The SWP wants to build a ‘socialist alternative’ to Labour, but only an ‘alternative’, not an opposition. An ‘alternative’ cannot be any more than a ginger group of the disaffected or disillusioned who want to be organisationally separate from Labour without breaking their political connection. It is a halfway house where they need be responsible for nothing, be it for Labour or the mass of the working class, the choice of political cowards who could bemoan Labour’s defeat as a disaster, but were either too idle or embarrassed to actively canvass for it.

We heard a lot of this ‘alternative’ after the 1979 election; it was as craven then as now. It supported Benn during his deputy leadership campaign, despite his silence on the hunger strike, and his condemnation of the uprisings of the same year. Indeed, its ‘warmth and solidarity’ for Benn (Paul Foot’s words at the time) contrasted sharply with its dismissal of black working class youth as a ‘lumpen proletariat’, a ‘vulnerable underbelly of the working class’. In 1983, it attacked Livingstone when he described electricians and engineers as privileged, dismissing the ‘trend’ that sought to create a new popular base ‘by linking up with groups which are not part of the working class. The examples most often given are those of such “minorities” as women, blacks and gays.’ At the 1988 Socialist Conference, Chris Harman for the ‘socialist alternative’ could take this a step further to reject a community-based anti-Poll Tax campaign because ‘on council estates are drug peddlars, junkies and people claiming houses under false names’, and argue that the central issue was the Benn-Heffer leadership campaign.
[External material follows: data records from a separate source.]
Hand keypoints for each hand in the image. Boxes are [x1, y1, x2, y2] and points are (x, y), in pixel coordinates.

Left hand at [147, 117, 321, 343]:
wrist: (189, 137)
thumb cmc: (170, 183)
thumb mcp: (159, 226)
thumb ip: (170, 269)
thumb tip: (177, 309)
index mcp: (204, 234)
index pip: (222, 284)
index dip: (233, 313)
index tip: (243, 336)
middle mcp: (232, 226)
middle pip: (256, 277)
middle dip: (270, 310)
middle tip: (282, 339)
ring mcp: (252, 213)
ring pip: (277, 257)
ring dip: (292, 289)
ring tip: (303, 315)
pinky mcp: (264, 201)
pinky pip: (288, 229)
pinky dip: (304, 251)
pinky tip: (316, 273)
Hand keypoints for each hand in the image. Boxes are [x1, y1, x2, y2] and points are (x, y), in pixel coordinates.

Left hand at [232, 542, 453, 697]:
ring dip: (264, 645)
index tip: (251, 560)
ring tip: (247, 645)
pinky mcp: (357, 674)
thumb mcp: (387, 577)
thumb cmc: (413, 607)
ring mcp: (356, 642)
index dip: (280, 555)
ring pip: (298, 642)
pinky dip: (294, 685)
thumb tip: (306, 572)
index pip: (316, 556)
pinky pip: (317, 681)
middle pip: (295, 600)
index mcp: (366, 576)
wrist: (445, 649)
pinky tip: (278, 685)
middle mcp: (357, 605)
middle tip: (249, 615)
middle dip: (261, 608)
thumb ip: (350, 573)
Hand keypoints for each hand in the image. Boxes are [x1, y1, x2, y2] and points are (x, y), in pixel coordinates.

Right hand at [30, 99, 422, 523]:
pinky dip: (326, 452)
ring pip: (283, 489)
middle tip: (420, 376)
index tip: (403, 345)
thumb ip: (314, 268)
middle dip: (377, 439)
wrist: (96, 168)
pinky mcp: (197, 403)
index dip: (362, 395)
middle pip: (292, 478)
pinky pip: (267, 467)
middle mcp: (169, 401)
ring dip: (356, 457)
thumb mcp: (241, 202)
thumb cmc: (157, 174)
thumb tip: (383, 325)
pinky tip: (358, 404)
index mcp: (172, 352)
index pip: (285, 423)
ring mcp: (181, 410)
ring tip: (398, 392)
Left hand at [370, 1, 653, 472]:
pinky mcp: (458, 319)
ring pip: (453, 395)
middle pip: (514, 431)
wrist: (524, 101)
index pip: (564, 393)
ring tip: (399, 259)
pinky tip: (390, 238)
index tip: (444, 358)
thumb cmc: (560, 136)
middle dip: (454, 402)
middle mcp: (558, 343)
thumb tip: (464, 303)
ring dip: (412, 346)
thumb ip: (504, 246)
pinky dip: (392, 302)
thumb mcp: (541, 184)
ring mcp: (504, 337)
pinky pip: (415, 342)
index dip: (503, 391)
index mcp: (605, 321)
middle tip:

The ‘alternative’ was then and now the original, even if spiced with some revolutionary rhetoric. The vehicle for the politics of the SWP is the same privileged stratum of the working class that Labour represents; the SWP can no more break with Labour than it can from the stratum in which it is rooted. We have explained in the past how the SWP, along with the rest of the left, reject both the concept of imperialism and the existence of the split in the working class. The election and its aftermath shows the consequences: a flight from reality.